▶ **Supplied text**
++++++++

Quote:
Originally Posted by retiredbiker
When I find one of these old chestnuts, if it has "mso-whatever" all over it, it's usually a terrible mess. Maybe converted several times, as well - including to/from PDF. Often it's so bad I just have Calibre make an RTF out of it, and start over in LibreOffice and/or gedit - remove all the formatting, preserve italics if possible, and rebuild it. Often faster than trying to correct it in the Calibre editor.
|
I use Mammoth on DOCX's I convert from professionally created PDF public-domain documents from institutional sources (.gov, org, .edu etc). Trying to do the same with commercial PDF's is usually pointless.
Much converted texts invariably have boatloads of content errors too, such as OCR induced spelling errors, casing anomalies, broken paragraphs, quote marks all over the place - straight, bent, missing, mismatched, and superfluous etc.

++++++++

▶ **What to do**
1. In the forum thread about document conversion, which tool does the replying poster use on DOCX files converted from institutional PDFs?
2. Continue the forum thread about document conversion from its last sentence.
The lines that come next have nothing to do with the forum thread about document conversion.

▶ **Supplied information**
++++++++

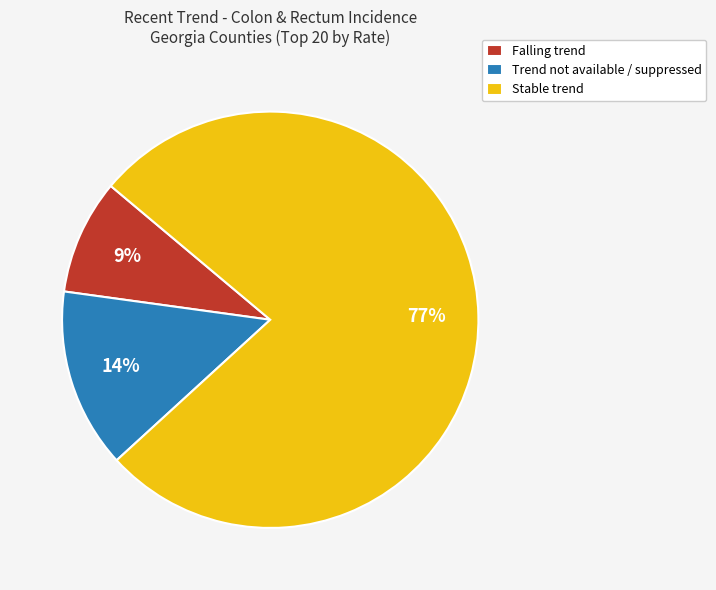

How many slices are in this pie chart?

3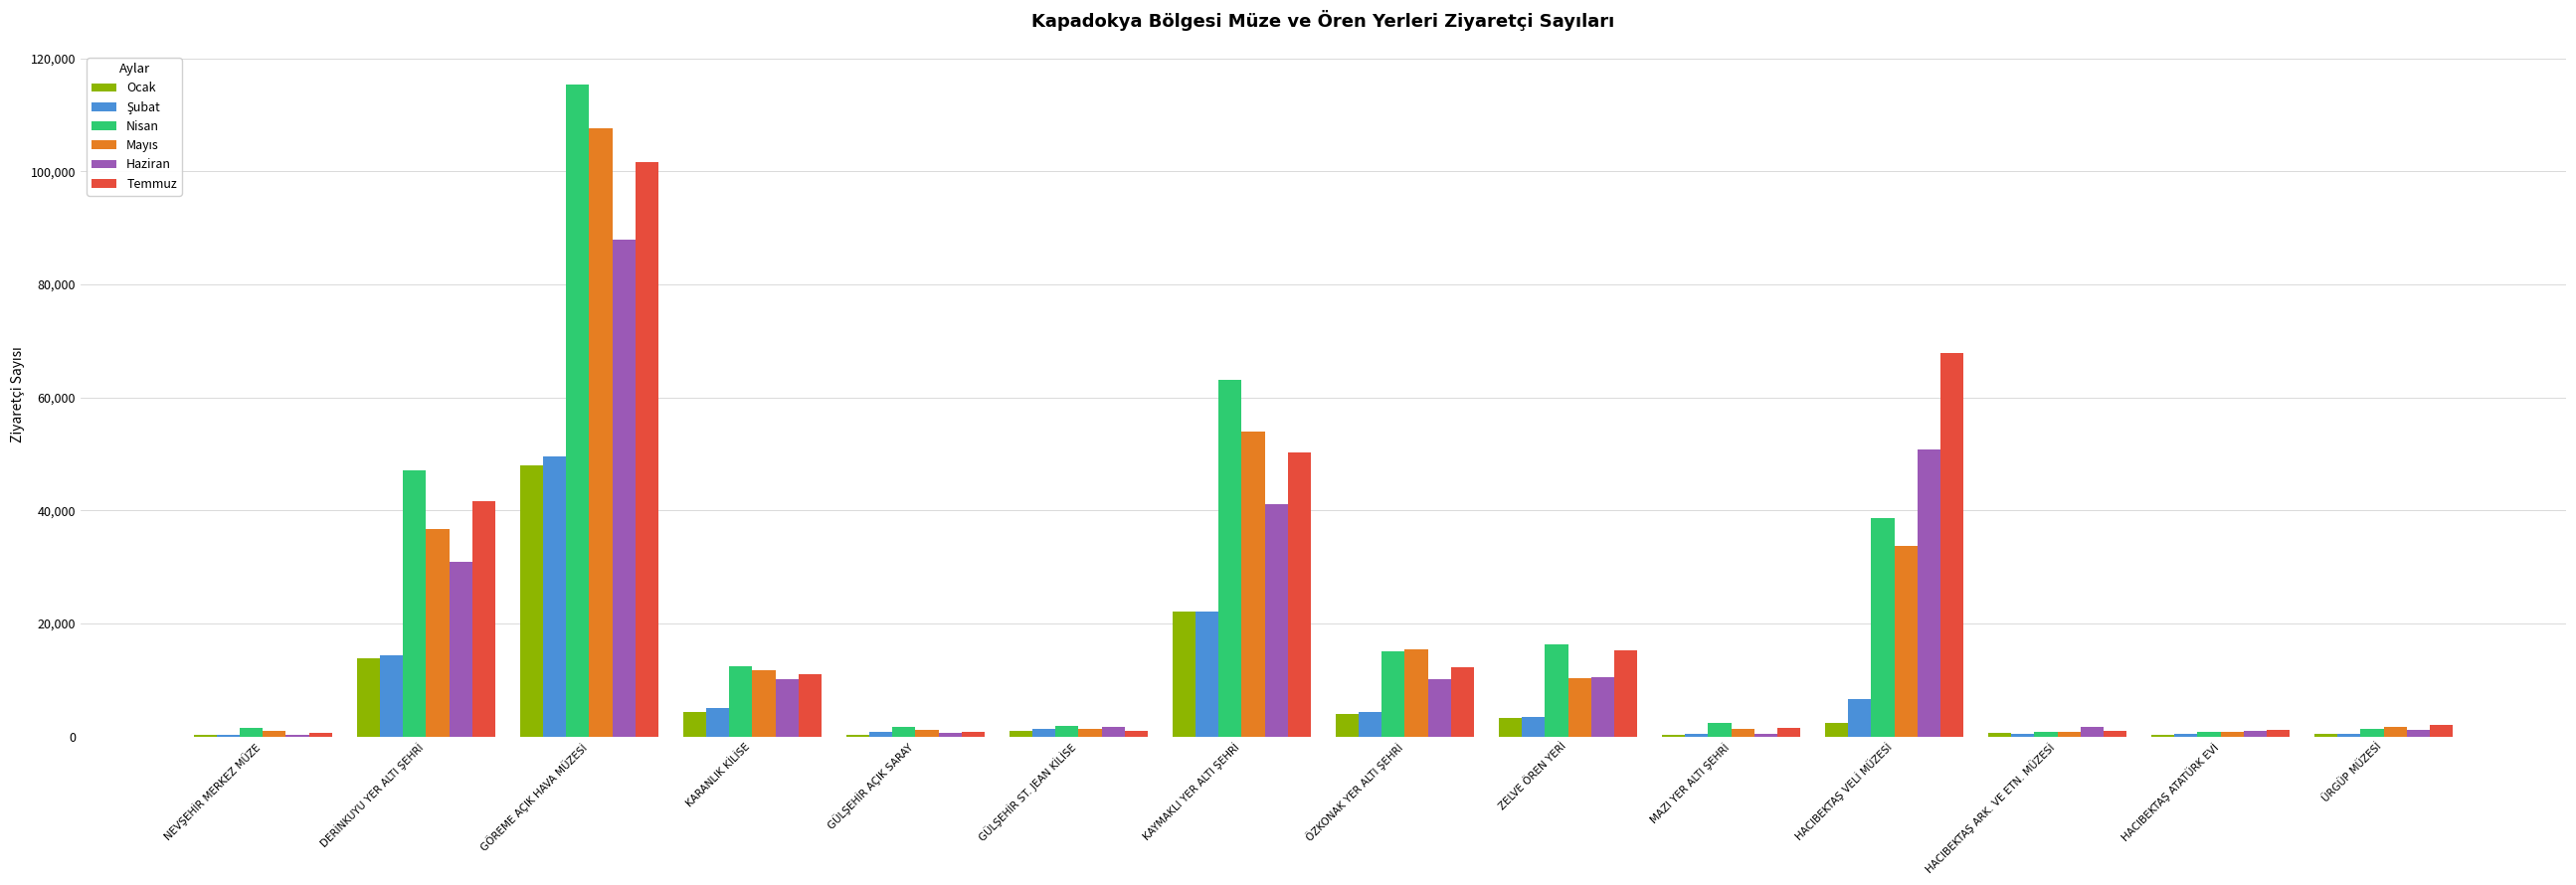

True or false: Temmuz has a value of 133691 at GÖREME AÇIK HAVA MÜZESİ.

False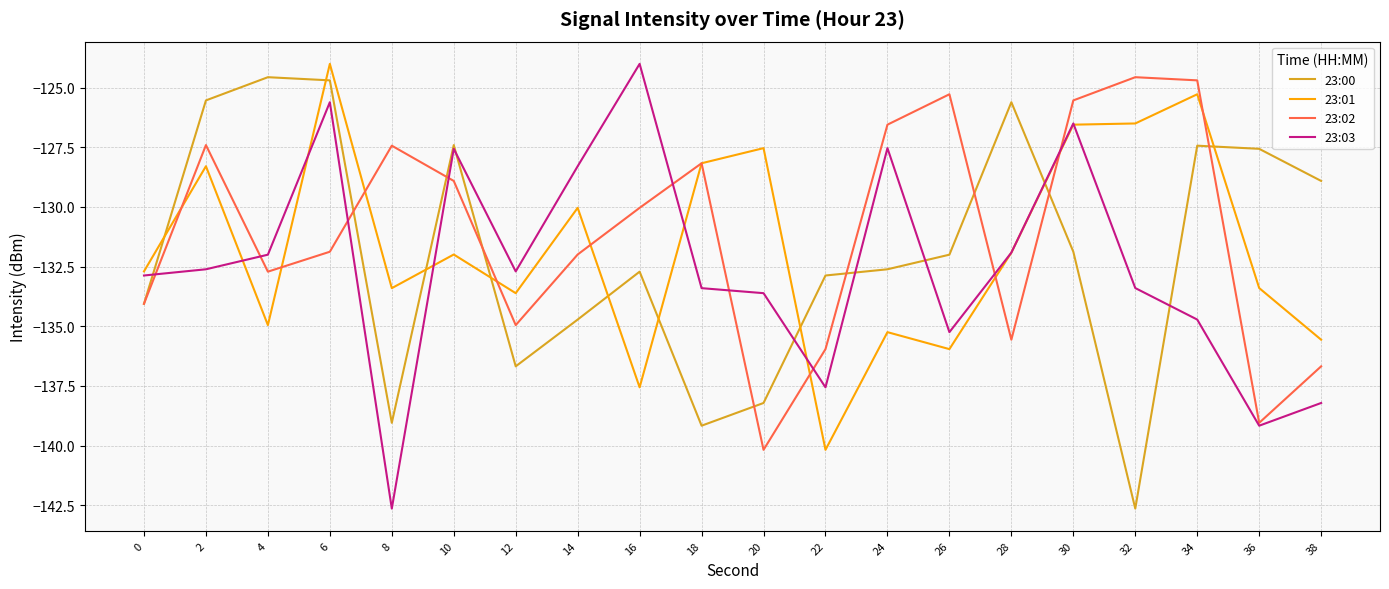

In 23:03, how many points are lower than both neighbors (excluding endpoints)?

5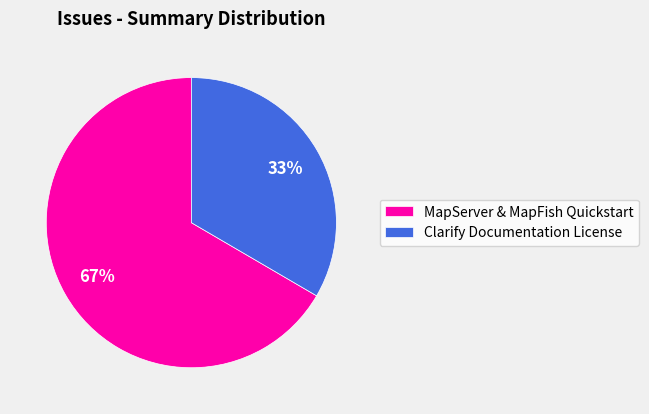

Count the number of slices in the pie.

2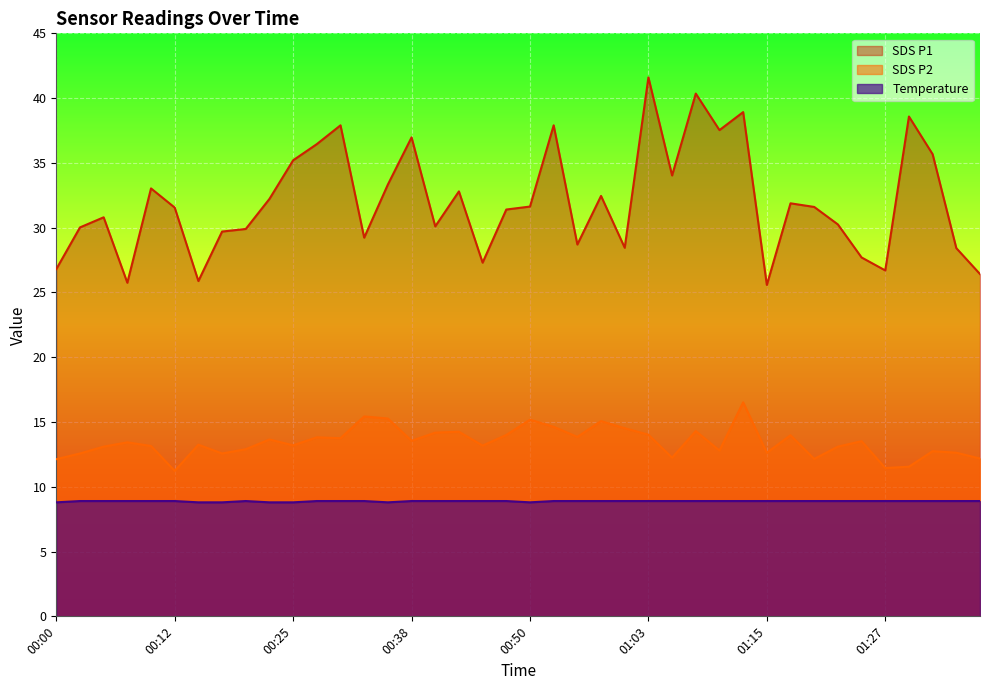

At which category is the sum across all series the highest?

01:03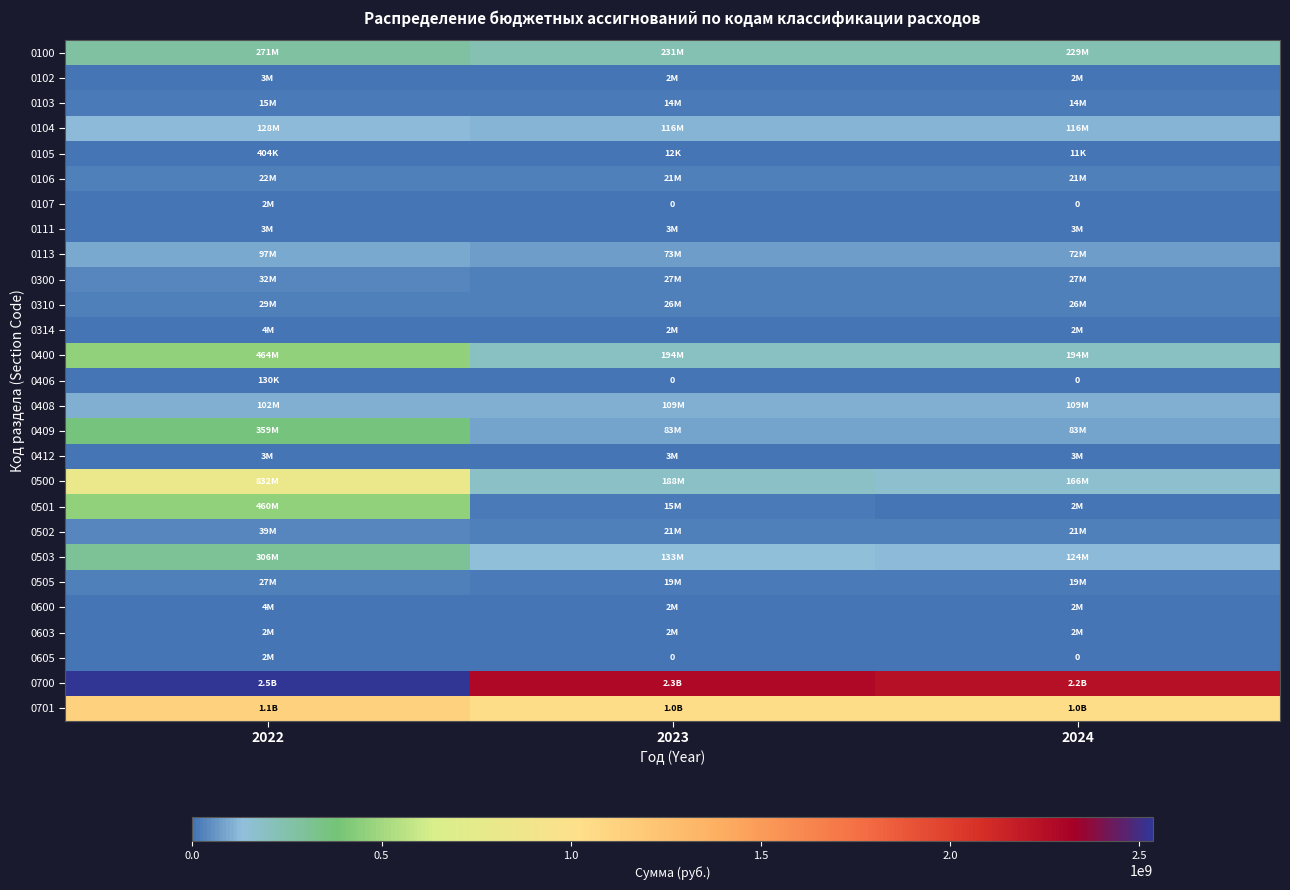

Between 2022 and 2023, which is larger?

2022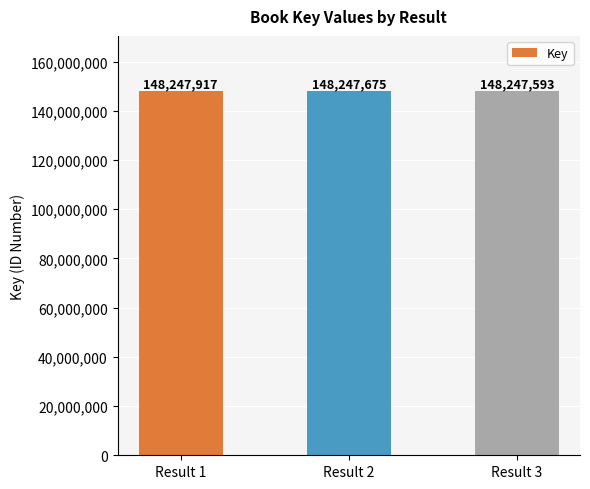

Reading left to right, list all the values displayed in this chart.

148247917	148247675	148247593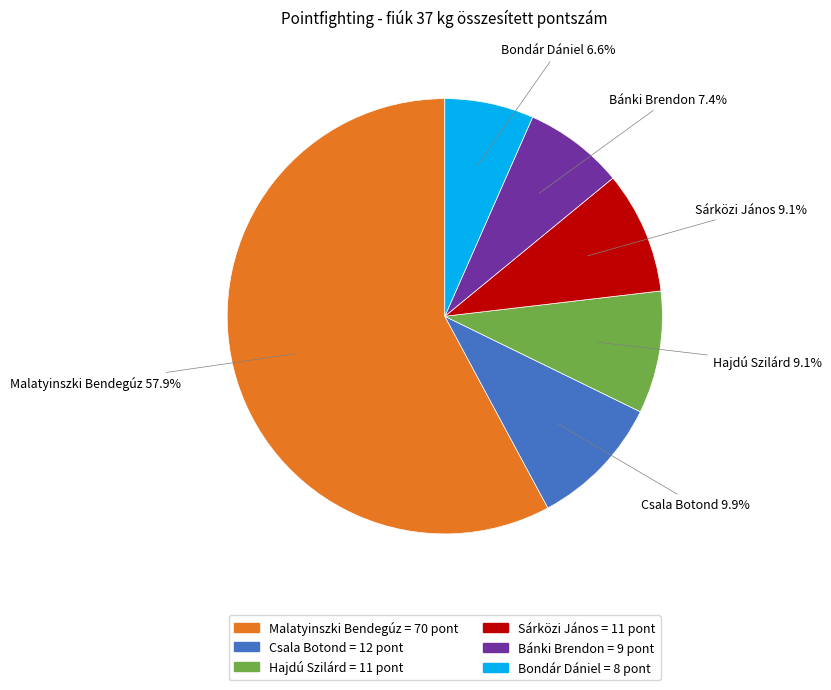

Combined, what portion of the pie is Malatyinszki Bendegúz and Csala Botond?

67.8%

++++++++

▶ **Results of the exercise**
1. Mammoth

2.
Like you I prefer to start over, but in my case its
always rather than
often; I have 30 years worth of Word usage and macro/add-on gathering at my disposal.
I don't seek to create typographical replicates of the original. The reverse in fact, I remove embellishments such as graphical scene markers, first para start effects such as dropcaps etc - I do unindent them though. I also like to spell out chapter numbers - i.e. Twenty-two instead of 22.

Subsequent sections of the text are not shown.